Reproduce every record verbatim but drop the pictures.

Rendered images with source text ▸
*** Block opens ***

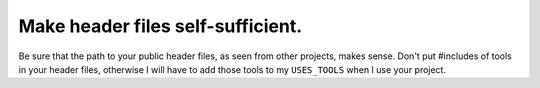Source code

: 
Make header files self-sufficient.
----------------------------------

Be sure that the path to your public header files, as seen from other
projects, makes sense.  Don't put #includes of tools in your header
files, otherwise I will have to add those tools to my ``USES_TOOLS``
when I use your project.
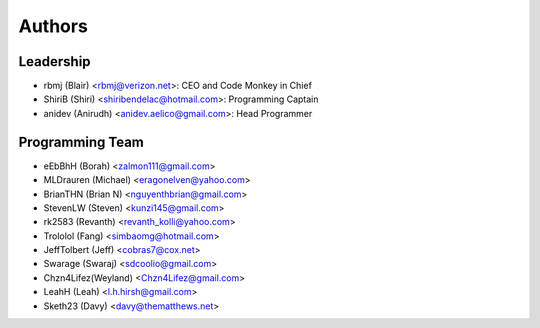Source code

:--------------------
Authors
--------------------

Leadership
==========

- rbmj (Blair) <rbmj@verizon.net>: CEO and Code Monkey in Chief
- ShiriB (Shiri) <shiribendelac@hotmail.com>: Programming Captain
- anidev (Anirudh) <anidev.aelico@gmail.com>: Head Programmer

Programming Team
================

- eEbBhH (Borah) <zalmon111@gmail.com>
- MLDrauren (Michael) <eragonelven@yahoo.com>
- BrianTHN (Brian N) <nguyenthbrian@gmail.com>
- StevenLW (Steven) <kunzi145@gmail.com>
- rk2583 (Revanth) <revanth_kolli@yahoo.com> 
- Trololol (Fang) <simbaomg@hotmail.com>
- JeffTolbert (Jeff) <cobras7@cox.net>
- Swarage (Swaraj) <sdcoolio@gmail.com>
- Chzn4Lifez(Weyland) <Chzn4Lifez@gmail.com> 
- LeahH (Leah) <l.h.hirsh@gmail.com>
- Sketh23 (Davy) <davy@thematthews.net>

*** Block closes ***

RESPONSE ▸
Source code

: 
Make header files self-sufficient.
----------------------------------

Be sure that the path to your public header files, as seen from other
projects, makes sense.  Don't put #includes of tools in your header
files, otherwise I will have to add those tools to my ``USES_TOOLS``
when I use your project.
Source code

:--------------------
Authors
--------------------

Leadership
==========

- rbmj (Blair) <rbmj@verizon.net>: CEO and Code Monkey in Chief
- ShiriB (Shiri) <shiribendelac@hotmail.com>: Programming Captain
- anidev (Anirudh) <anidev.aelico@gmail.com>: Head Programmer

Programming Team
================

- eEbBhH (Borah) <zalmon111@gmail.com>
- MLDrauren (Michael) <eragonelven@yahoo.com>
- BrianTHN (Brian N) <nguyenthbrian@gmail.com>
- StevenLW (Steven) <kunzi145@gmail.com>
- rk2583 (Revanth) <revanth_kolli@yahoo.com> 
- Trololol (Fang) <simbaomg@hotmail.com>
- JeffTolbert (Jeff) <cobras7@cox.net>
- Swarage (Swaraj) <sdcoolio@gmail.com>
- Chzn4Lifez(Weyland) <Chzn4Lifez@gmail.com> 
- LeahH (Leah) <l.h.hirsh@gmail.com>
- Sketh23 (Davy) <davy@thematthews.net>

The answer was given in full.